» Study text
He said he hopes to see synagogues full of congregants in the coming days, weeks and months. “A little bit of light pushes away a lot of darkness. We need a lot of light now,” he said quoting an old Jewish proverb.

Truer words were never spoken.

In a subsequent essay published in the New York Times, Rabbi Goldstein underscored that message. He detailed the horrific events in his synagogue, noting “… after the massacre in Pittsburgh, we had community training.”

Training in how to survive a massacre in a house of worship.

We have seen these hate-driven crimes recently not just in synagogues and not just in America but in mosques in New Zealand and churches in Sri Lanka.

Everywhere, it seems, messages of love are threatened by purveyors of hate.

In Pittsburgh — my hometown — the wounds are still fresh. And yet hundreds have gathered time and time again in recent weeks in solidarity with the victims of hate crimes elsewhere.

There was a vigil after the New Zealand massacre and another after Sri Lanka. And when word reached Pittsburgh of the Chabad shooting, they gathered again by the Tree of Life building to offer prayers for the dead.

Rabbi Jeffrey Myers — who survived the October 27th massacre —  said “we stand here yet again at this corner as one united community.”

» Problems to solve
1 – What old Jewish proverb did the rabbi quote in the passage?
2 – Rewrite the part of the entries that opens with the line containing "Popüler İçerikler" and runs through the end of the entries, swapping "yaz" for "kış" and leaving everything else unchanged.

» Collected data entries
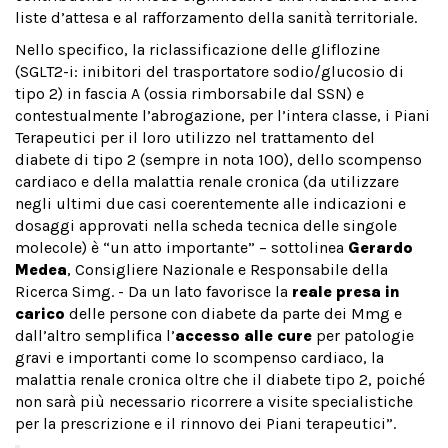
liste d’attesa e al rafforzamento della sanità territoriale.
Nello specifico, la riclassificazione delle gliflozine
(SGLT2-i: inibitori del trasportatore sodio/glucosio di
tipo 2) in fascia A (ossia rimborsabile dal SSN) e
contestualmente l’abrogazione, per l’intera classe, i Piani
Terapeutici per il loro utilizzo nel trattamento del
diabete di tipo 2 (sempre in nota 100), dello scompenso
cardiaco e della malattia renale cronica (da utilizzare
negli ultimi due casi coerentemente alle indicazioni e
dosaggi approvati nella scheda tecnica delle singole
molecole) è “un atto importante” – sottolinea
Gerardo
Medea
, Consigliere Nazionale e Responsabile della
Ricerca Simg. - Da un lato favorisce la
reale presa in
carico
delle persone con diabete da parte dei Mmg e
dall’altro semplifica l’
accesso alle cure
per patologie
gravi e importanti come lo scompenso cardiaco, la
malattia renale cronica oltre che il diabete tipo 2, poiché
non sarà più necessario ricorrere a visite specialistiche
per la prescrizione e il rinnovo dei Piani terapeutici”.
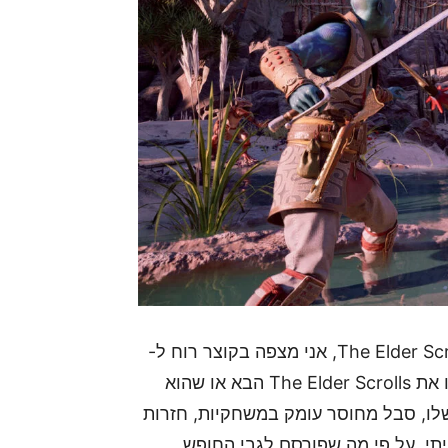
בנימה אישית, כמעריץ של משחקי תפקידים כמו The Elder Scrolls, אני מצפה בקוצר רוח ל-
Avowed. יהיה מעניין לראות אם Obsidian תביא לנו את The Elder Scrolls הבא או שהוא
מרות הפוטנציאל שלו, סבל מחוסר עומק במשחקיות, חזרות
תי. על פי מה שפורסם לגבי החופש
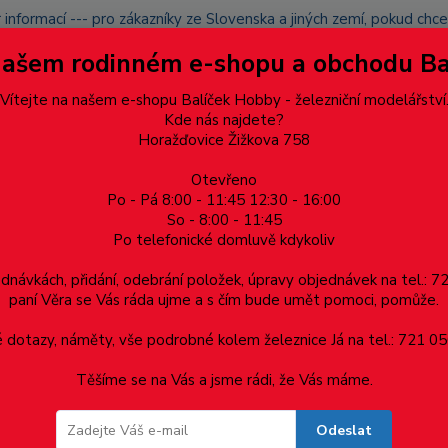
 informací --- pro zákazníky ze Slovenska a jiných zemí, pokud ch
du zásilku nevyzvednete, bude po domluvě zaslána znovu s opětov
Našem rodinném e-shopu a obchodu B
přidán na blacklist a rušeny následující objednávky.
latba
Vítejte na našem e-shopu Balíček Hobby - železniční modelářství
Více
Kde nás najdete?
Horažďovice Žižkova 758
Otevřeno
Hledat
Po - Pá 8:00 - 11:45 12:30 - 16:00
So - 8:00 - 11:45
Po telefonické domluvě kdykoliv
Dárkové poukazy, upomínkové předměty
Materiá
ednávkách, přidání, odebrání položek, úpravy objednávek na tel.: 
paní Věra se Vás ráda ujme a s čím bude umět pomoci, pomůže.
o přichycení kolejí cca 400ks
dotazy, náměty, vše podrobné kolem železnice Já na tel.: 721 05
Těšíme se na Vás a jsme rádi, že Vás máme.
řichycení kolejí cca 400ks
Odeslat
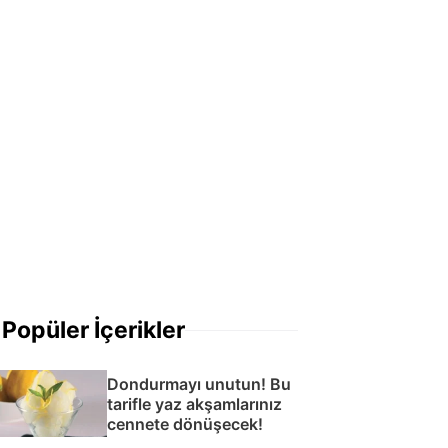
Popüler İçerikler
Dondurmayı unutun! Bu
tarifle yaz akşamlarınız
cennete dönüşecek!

» Results
1 – "A little bit of light pushes away a lot of darkness."

2 –
Popüler İçerikler
Dondurmayı unutun! Bu
tarifle kış akşamlarınız
cennete dönüşecek!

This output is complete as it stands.